Of course, there are problems of cost and access to health care in America: insurance premiums for 1999 are rising an average of 8 percent. But it is a mistake to redesign the system based on its weaknesses rather than its strengths.
Today, there is no better nation in which to become sick than the United States. America’s death rate, perhaps the best measure of access to and quality of care, is among the lowest, and often the lowest, for most major illnesses.
American medicine is so good because it rewards research and innovation, and utilizes the latest techniques and technologies. For example, the pharmaceutical industry is one of America’s most competitive businesses internationally. U.S. companies have developed far more significant drugs than any other nation. These products can actually reduce costs by cutting the need for surgery and other expensive alternative procedures, as well as save lives.
This superiority is obviously expensive. The problem is not that Americans spend a lot on health care — they are a wealthy people, after all — but that they are spending more than they need to.
The oversize role of the federal government, which accounts for more than $4 of every $10 spent on health care, and the vagaries of the tax system, which taxes wages but not health care benefits, have combined to create a system of third-party payments run by employers.
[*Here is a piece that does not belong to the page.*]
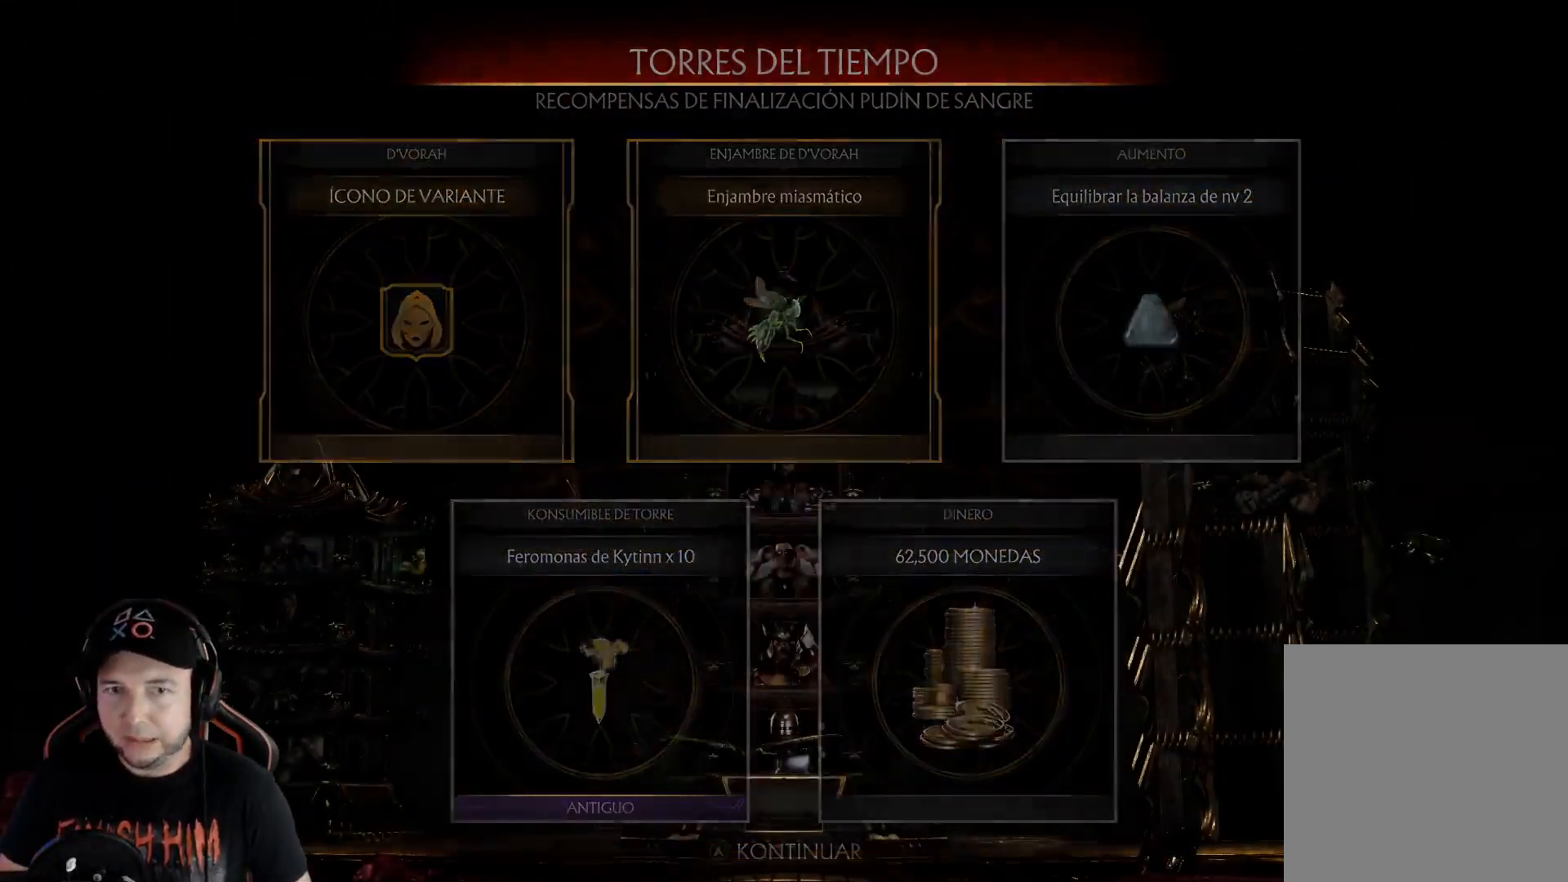
{"buttons": [], "left_stick": "center", "right_stick": "center", "events": []}
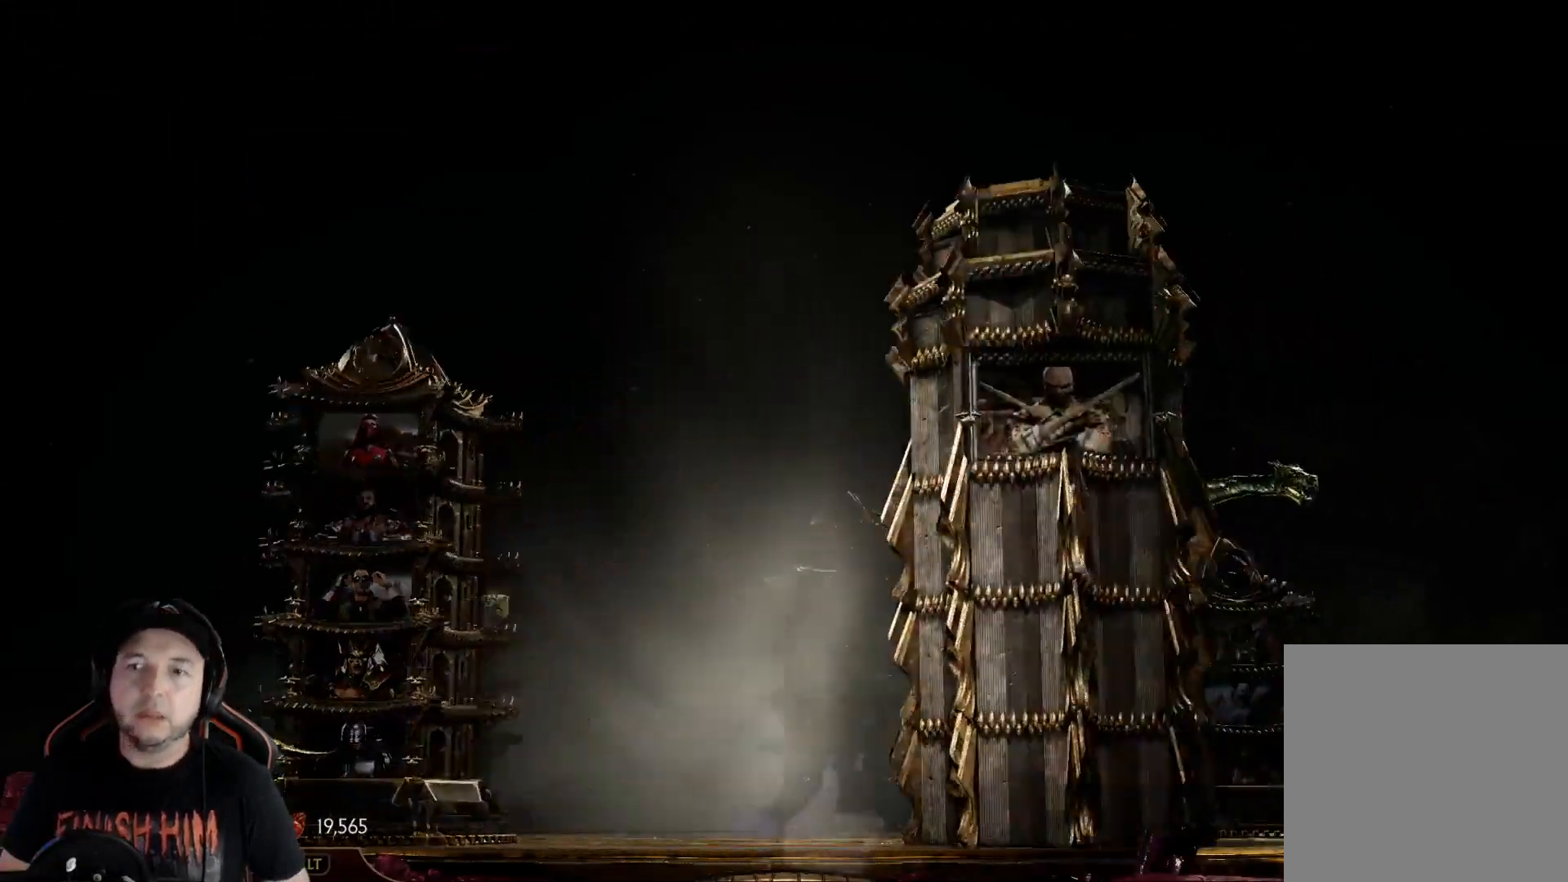
{"buttons": [], "left_stick": "center", "right_stick": "center", "events": []}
The result: Those who are unemployed or self-employed are far less likely to be covered. Those with insurance often don’t choose their own plans, hence the rising crescendo of complaints against HMOs.
Instead of following the Clinton strategy of piling one regulation on top of another, Congress should dismantle the third-party payment system. Congress should expand existing Medical Savings Accounts to promote coverage for future contingencies, such as long-term care, as well as current health care expenses. Congress should also apply the principle of MSAs to Medicare and Medicaid.
In one sense, American health care suffers from too much of a good thing — too much new technology, too many new pharmaceuticals, too many elderly surviving ever longer, too many new lifesaving treatments. In such circumstances, medicine will inevitably be expensive. But it is well worth the price. Exposing health care to more market forces rather than more federal dictates is the best way to hold down costs and expand access.